Arthaus promotes the young theater scene with the Reuniones series

Arthaus is once again committed to risk, experimentation, and encounter. The second edition of the Reuniones series, which takes place in July and August at the cultural space at Bartolomé Mitre 434, brings together six plays by young creators of the contemporary scene. It is a diverse and intense program aimed at revisiting forms, dismantling structures, and seeking new ways of speaking, from a sensibility that seems to unite them.
Organized by the Performing Arts Department of Arthaus, under the curatorial direction of Felicitas Lunas and Mónica Paixao , the series aims to provide a platform for creation, production, and circulation for a new generation of artists. "We are interested in their particular perspective on certain themes and their rethinking of ways of doing things," the curators note. The selection process did not respond to fixed precepts, but rather to the connection with the materials, with open criteria that prioritized diversity and dialogue between poetics.
The lineup includes works already premiered and others emerging from creative and research residencies launched earlier this year at the Arthaus itself. These six performances , though heterogeneous in their methods and styles, share a common sensibility, a kind of restless, often overwhelming lyricism that borders on the intimate, the political, and the poetic.
The cycle opened with Chayka , from the Labrusca Company, a free retelling of Chekhov 's The Seagull that takes as its starting point the dream shared by a group of actors the night before the premiere. Premiered on July 15, 16, and 17, the play moves between the dreamlike and the metatheatrical, and—like its creators themselves—examines the possible spaces for experimentation in a context where commercialism seems to dominate the scene: "We applaud the great enthusiasm and appreciation of these experiments that still oscillate between form and formlessness," the company stated.
This was followed by Canciones del tiempo (Songs of Time ), directed by Carolina Saade and Verónica Gerez, which was shown from July 18 to 20. In a staged concert format, three voices and a guitar revive Maricastaña's album Canciones del tiempo ( Songs of Time), that pioneering gesture by María Elena Walsh and Leda Valladares in the 1950s who decided to pay homage to a popular repertoire that resists oblivion. The work is also an exercise in sound memory and a revisiting of cultural heritage.
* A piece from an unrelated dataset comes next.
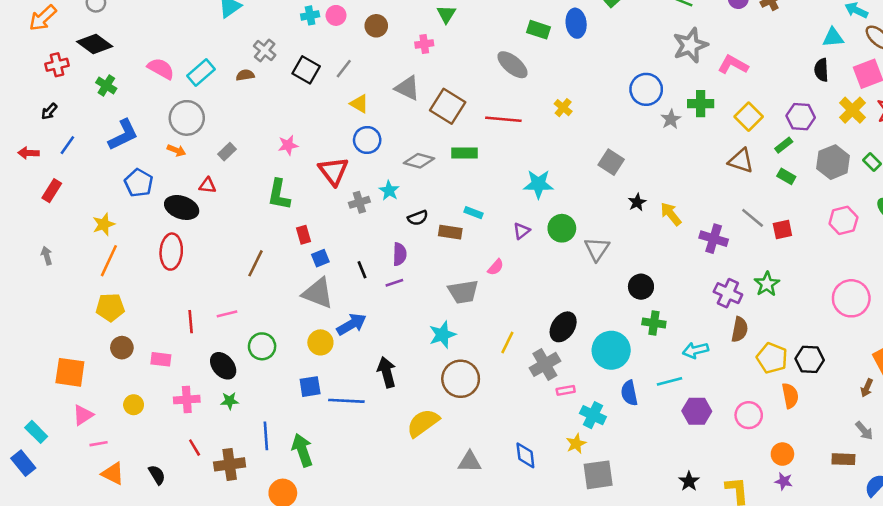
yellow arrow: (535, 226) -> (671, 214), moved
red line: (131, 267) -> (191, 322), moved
"Chayka," by the Labrusca Company. Photo: Rodrigo Mendoza/Arthaus
Sofía Palomino's Cine Herida will be presented on the 22nd, 23rd, and 24th. A visual and sensorial proposal, where Elías—its protagonist—engages with a film and, through it, with his own trauma. The dreamlike, the performative, and the symbolic intersect in a production that has toured festivals and received awards from the FNA and the Fondo Metropolitano.
From the 25th to the 27th, Partida arrives, directed by Gonzalo San Millán, the winning work of the 2022 Buenos Aires Young Art Biennial. With a fragmented narrative and questions that resonate strongly –“How do you reunite the broken with the whole?”–, the work proposes an emotional and existential journey that also dialogues with the biographical and the political.
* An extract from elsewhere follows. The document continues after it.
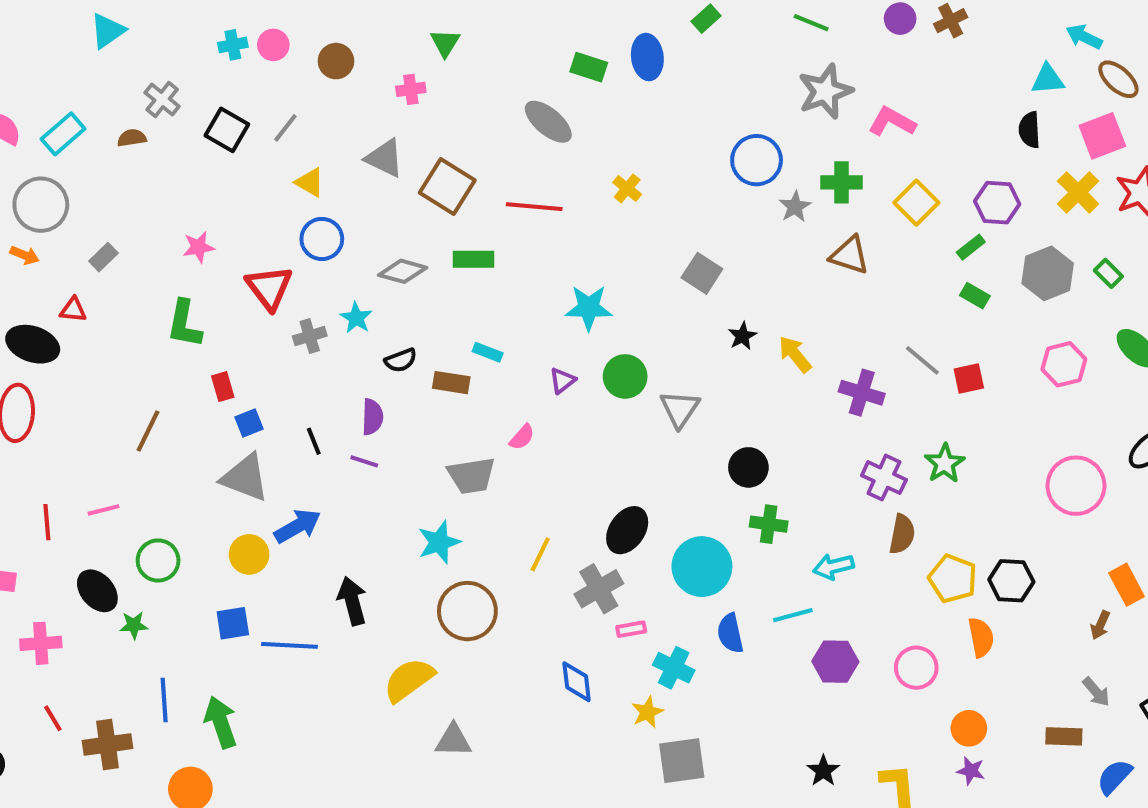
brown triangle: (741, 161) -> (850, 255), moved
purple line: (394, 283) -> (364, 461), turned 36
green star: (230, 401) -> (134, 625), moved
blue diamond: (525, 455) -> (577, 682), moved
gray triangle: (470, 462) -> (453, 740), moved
On the 29th, 30th, and 31st, Luciano Suardi presents Workbook I: Sleepless and Humiliated , the first opening of an acting laboratory conceived at Arthaus. With six performers on stage, the work proposes a scenic fresco without a closed narrative, where film fragments, photographs, minimal actions, and a shared space: a bed, are intertwined. The stage as a testing ground, as a permanent draft.
The closing performance will be on August 1 and 2 with Maldito desierto , directed by Bernardita Epelbaum, a poetic work that condenses, perhaps like no other, the desperation of wanting to transform the sterile into the fertile: “We would have loved to make it rain. But sometimes desire isn't enough,” reads its final line, leaving a trail of harsh beauty and uncertain hope.